With a year under the belt, Alani Fua has found a home within Coach Mendenhall’s defense.
“I’m coming along really good right now and I’m on the field side now,” Fua said. “It’s a position where I can be a little more athletic and use my strengths right now, rather than playing Will where you have to be up in there with the linemen a little bit.”
A dominating, versatile player at 6 feet 3 inches and 235 pounds, Kyle Van Noy should lock down the Will side, so the strong side position better fits his physical abilities. More size is needed to effectively combat larger offensive left tackles. So, the switch was made.
“Yeah, that move kind of saved me,” Fua said with a smile. “I knew it was going to happen and the coaches felt I should move to the field side because of my build. I’m trying to put on weight and I’m doing good. I’m up to around 215 pounds now and I’m working my way up.”
Fua was switched last year and saw action in eight games, recording two sacks and six tackles as a redshirt freshman. A year of experience has made a world of difference for Fua, and it’s showing early in spring camp.
“I feel like I’m taking on the position really well,” Fua said. “I played it and took some reps here last year, so that experience has helped me out a lot, so I feel more comfortable and feel like I know everything. This year I’m faster and can fly around more because I know the position a lot better.

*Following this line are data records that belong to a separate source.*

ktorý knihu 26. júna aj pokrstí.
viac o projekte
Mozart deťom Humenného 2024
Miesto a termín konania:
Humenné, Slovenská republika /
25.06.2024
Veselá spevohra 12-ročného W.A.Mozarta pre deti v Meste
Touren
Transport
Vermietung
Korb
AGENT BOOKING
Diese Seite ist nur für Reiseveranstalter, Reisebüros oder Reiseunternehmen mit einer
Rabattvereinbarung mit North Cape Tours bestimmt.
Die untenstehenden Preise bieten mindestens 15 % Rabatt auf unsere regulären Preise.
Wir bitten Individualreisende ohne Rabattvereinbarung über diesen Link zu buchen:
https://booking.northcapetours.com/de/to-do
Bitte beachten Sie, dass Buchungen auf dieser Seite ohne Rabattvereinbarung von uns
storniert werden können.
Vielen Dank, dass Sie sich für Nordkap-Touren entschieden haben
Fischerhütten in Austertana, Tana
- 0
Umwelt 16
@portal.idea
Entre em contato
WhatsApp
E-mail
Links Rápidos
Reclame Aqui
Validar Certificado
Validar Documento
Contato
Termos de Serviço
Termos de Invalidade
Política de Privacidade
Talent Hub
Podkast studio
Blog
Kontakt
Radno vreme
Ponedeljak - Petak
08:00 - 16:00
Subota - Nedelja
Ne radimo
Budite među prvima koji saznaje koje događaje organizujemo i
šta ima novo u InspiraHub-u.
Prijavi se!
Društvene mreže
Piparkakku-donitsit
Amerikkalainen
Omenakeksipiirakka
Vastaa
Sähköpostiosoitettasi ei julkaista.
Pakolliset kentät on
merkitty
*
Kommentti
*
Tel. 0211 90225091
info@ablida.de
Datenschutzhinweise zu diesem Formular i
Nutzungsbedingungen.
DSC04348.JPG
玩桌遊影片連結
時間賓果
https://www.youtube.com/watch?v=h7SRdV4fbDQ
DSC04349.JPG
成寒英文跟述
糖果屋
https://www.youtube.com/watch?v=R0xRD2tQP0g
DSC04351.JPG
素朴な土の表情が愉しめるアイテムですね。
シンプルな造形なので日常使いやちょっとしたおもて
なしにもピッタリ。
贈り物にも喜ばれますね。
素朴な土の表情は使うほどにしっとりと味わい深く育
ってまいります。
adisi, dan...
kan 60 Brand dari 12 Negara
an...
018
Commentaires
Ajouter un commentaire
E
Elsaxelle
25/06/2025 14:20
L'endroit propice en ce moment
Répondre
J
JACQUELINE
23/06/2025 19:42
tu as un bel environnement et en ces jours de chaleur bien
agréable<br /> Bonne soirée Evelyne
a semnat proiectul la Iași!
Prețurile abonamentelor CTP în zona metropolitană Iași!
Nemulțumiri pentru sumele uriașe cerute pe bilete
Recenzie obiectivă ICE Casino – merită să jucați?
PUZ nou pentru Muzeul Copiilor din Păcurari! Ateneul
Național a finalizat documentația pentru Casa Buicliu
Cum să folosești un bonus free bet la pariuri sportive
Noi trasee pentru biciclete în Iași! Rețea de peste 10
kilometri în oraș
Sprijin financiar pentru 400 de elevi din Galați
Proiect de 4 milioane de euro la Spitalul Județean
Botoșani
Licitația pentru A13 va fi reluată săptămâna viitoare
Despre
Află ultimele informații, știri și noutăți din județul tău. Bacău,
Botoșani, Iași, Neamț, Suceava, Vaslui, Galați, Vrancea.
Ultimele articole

“I’m not thinking about what I’m supposed to do and can now use my instincts rather than think about the play or my responsibilities. That’s the one thing that has helped me become a better player this year. I’m faster and quicker in the open field or off the edge because it’s more natural to me now.”
While Fua might have more experience at that position, Spencer Hadley played the strong safety position in high school, which he claims is similar in nature to the Sam linebacker.
“I feel pretty good and athletically I feel I can play the position well,” Hadley said. “It’s very similar to the strong safety position we had while I played in high school in the defense we played. So, a lot of what we do here I’ve done all my life. It’s just played at a different speed.”
Right now Hadley is in the thinking mode rather than in the read-and-react mode.
“There’s a lot of thinking going on and so sometimes I’m slower than I should be,” Hadley said. “It can get frustrating at times, but for the most part I feel good. Coach Poppinga is a great coach and we get in and watch film together and he does a great job of explaining things.”
Fua knows exactly what Hadley’s currently experiencing.
“Last year I was playing kind of slow because I had to think about everything,” Fua said. “Now I’m just doing my thing where I can read and react, knowing my responsibilities without thinking. You play a lot faster when you can do that.”
As Hadley becomes acclimated to his new position, he feels the switch from Buck to Sam linebacker is more taxing because of the new demands required of the position.
“The first two days were a little frustrating for me,” Hadley said. “It’s not too hard but physically it’s taxing. You have to be really athletic because you’re out in space and have to take on tight ends, so physically it’s a tough job but mentally there isn’t as much thought that goes into it. I have to train my body to react differently because before I trained it to react like a Buck, and now I have to retrain it to react like a field side linebacker.”
Fua has more experience than Hadley and that experience has helped him early on. As more of a finesse player, Fua plays fast and his 6-foot-5-inch frame and long wingspan have helped him in pass coverage. His added weight has also helped him.
“The added weight has helped me more in my one-on-one with the tight ends,” Fua said. “I feel a little stronger with the tight ends right now, and I feel more comfortable dropping back into coverage and playing in space.”
Hadley, who moved from Buck to the field side, does very well in run support. At 6 feet 1 inch and 230 pounds, Hadley holds the edge really well when lined up on the line of scrimmage and plays a more physical game in bump-and-run coverage against tight ends. It’s been an interesting change for Hadley as he figures out the different nuances between the two positions.
“The Buck side, you’re on the boundary side of the field, which means there’s not as much space,” Hadley said. “Really, you get the tight end coming into you so to speak, or you’re covering a running back and taking care of those fits as they come downhill.
“At the Sam linebacker, the ball is on the opposite side of the hash, so you’ve got that whole field to cover. You’re out in space more and have to cover a lot of times that number two, smaller, quicker slot receivers like J.D. Falslev, and it’s not easy to cover when you weigh more than they do.
“So, you’re out in space more and can see a lot more progression in routes. It’s a finesse and physical position to play based on the call. I think in order to play the Sam linebacker position, you have to be well-rounded in terms of athleticism. You have to be big and strong to handle the big boys, but then you also have to be quick and agile in order to cover in space.”
“It’s a little different for him because he’s not used to pass rushing,” said Fua about Hadley. “He’s more used to playing the Buck linebacker position than rushing the quarterback, but he’ll get there. He’s doing really good and things are coming natural to him. He’s an athlete.”